Schema Evolution Strategies

When changing a schema for data that is read, some options include:

  • Adding new fields is relatively safe
    • If the field must not be ignored when present, have a transition period where it is invalid to use on stable Cargo before stabilizing it or error if its used before supported within the schema version (e.g. edition requires a minimum package.rust-version, if present)
  • Adding new values to a field is relatively safe
    • Unstable values should fail on stable Cargo
  • Version the structure and interpretation of the data (e.g. the edition field or package.resolver which has an edition fallback)

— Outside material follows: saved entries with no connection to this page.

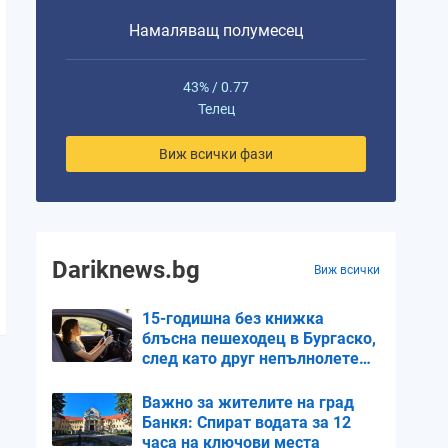
Намаляващ полумесец
43% / 0.77
Телец
Виж всички фази
Dariknews.bg
Виж всички
15-годишна без книжка
блъсна пешеходец в Бургаско,
след като друг непълнолетен
ѝ дал колата
Важно за жителите на град
Банкя: Спират водата за 12
часа на ключови места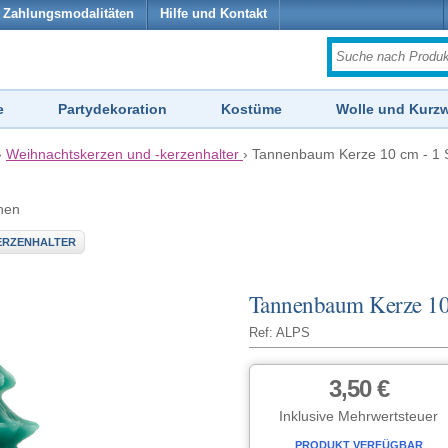
Zahlungsmodalitäten
Hilfe und Kontakt
e
Partydekoration
Kostüme
Wolle und Kurz
›
Weihnachtskerzen und -kerzenhalter
›
Tannenbaum Kerze 10 cm - 1 
hen
ERZENHALTER
Tannenbaum Kerze 10
Ref: ALPS
3,50 €
Inklusive Mehrwertsteuer
PRODUKT VERFÜGBAR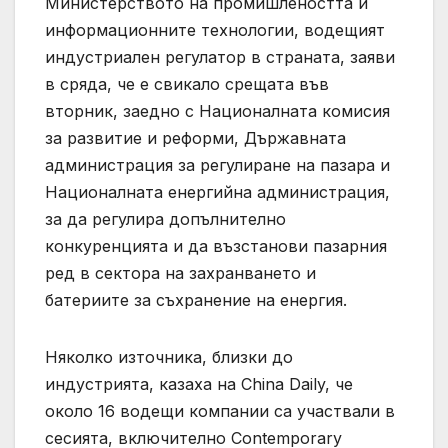
Министерството на промишлеността и
информационните технологии, водещият
индустриален регулатор в страната, заяви
в сряда, че е свикало срещата във
вторник, заедно с Националната комисия
за развитие и реформи, Държавната
администрация за регулиране на пазара и
Националната енергийна администрация,
за да регулира допълнително
конкуренцията и да възстанови пазарния
ред в сектора на захранването и
батериите за съхранение на енергия.
Няколко източника, близки до
индустрията, казаха на China Daily, че
около 16 водещи компании са участвали в
сесията, включително Contemporary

Note: some formats that are read are also written back out (e.g. cargo package generating a Cargo.toml file) and those strategies need to be considered as well.

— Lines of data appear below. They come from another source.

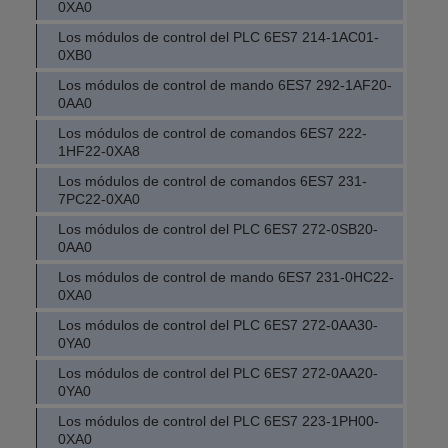
0XA0
Los módulos de control del PLC 6ES7 214-1AC01-
0XB0
Los módulos de control de mando 6ES7 292-1AF20-
0AA0
Los módulos de control de comandos 6ES7 222-
1HF22-0XA8
Los módulos de control de comandos 6ES7 231-
7PC22-0XA0
Los módulos de control del PLC 6ES7 272-0SB20-
0AA0
Los módulos de control de mando 6ES7 231-0HC22-
0XA0
Los módulos de control del PLC 6ES7 272-0AA30-
0YA0
Los módulos de control del PLC 6ES7 272-0AA20-
0YA0
Los módulos de control del PLC 6ES7 223-1PH00-
0XA0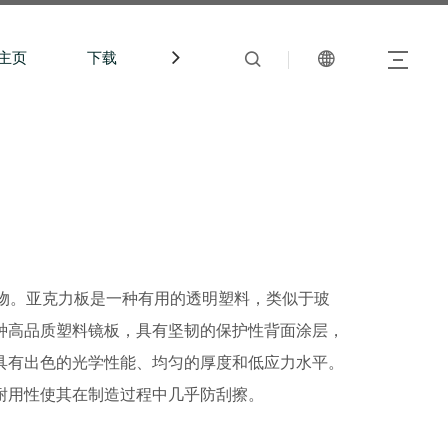
主页
下载
中文站
聚物。亚克力板是一种有用的透明塑料，类似于玻
种高品质塑料镜板，具有坚韧的保护性背面涂层，
具有出色的光学性能、均匀的厚度和低应力水平。
耐用性使其在制造过程中几乎防刮擦。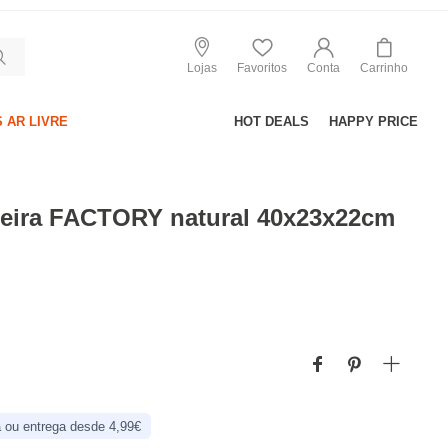
Lojas
Favoritos
Conta
Carrinho
 AR LIVRE
HOT DEALS
HAPPY PRICE
eira FACTORY natural 40x23x22cm
 ou entrega desde 4,99€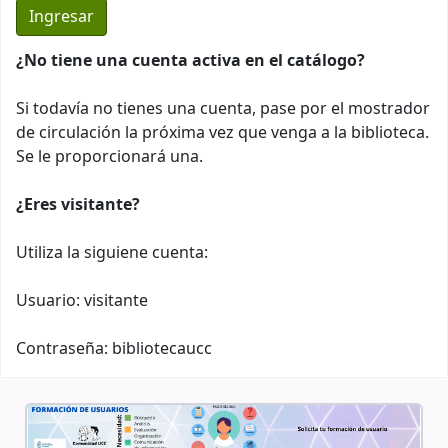
¿No tiene una cuenta activa en el catálogo?
Si todavía no tienes una cuenta, pase por el mostrador
de circulación la próxima vez que venga a la biblioteca.
Se le proporcionará una.
¿Eres visitante?
Utiliza la siguiene cuenta:
Usuario: visitante
Contraseña: bibliotecaucc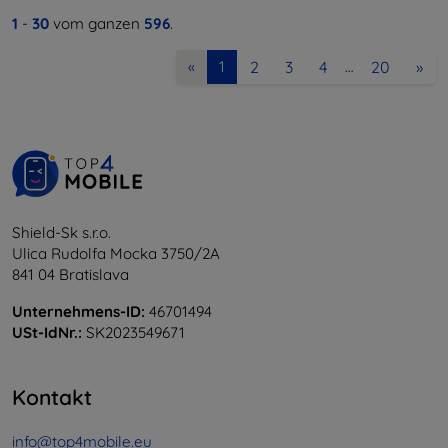
1
-
30
vom ganzen
596
.
2
3
4
20
»
«
1
…
Shield-Sk s.r.o.
Ulica Rudolfa Mocka 3750/2A
841 04 Bratislava
Unternehmens-ID:
46701494
USt-IdNr.:
SK2023549671
Kontakt
info@top4mobile.eu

When changing a schema for data that is written, some options include:

  • Add new fields if the presence can be ignored
  • Infer permission from the users use of the new schema (e.g. a new alias for an enum variant)
  • Version the structure and interpretation of the format
    • Defaulting to the latest version with a warning that behavior may change (e.g. cargo metadata --format-version, edition in cargo script)
    • Defaulting to the first version, eventually warning the user of the implicit stale behavior (e.g. package.edition in Cargo.toml)
    • Without a default (e.g. package.rust-version, or a command-line flag like --format-version)

Note: While serde makes it easy to support data formats that add new fields, new data types or supported values for a field are more difficult to future-proof against.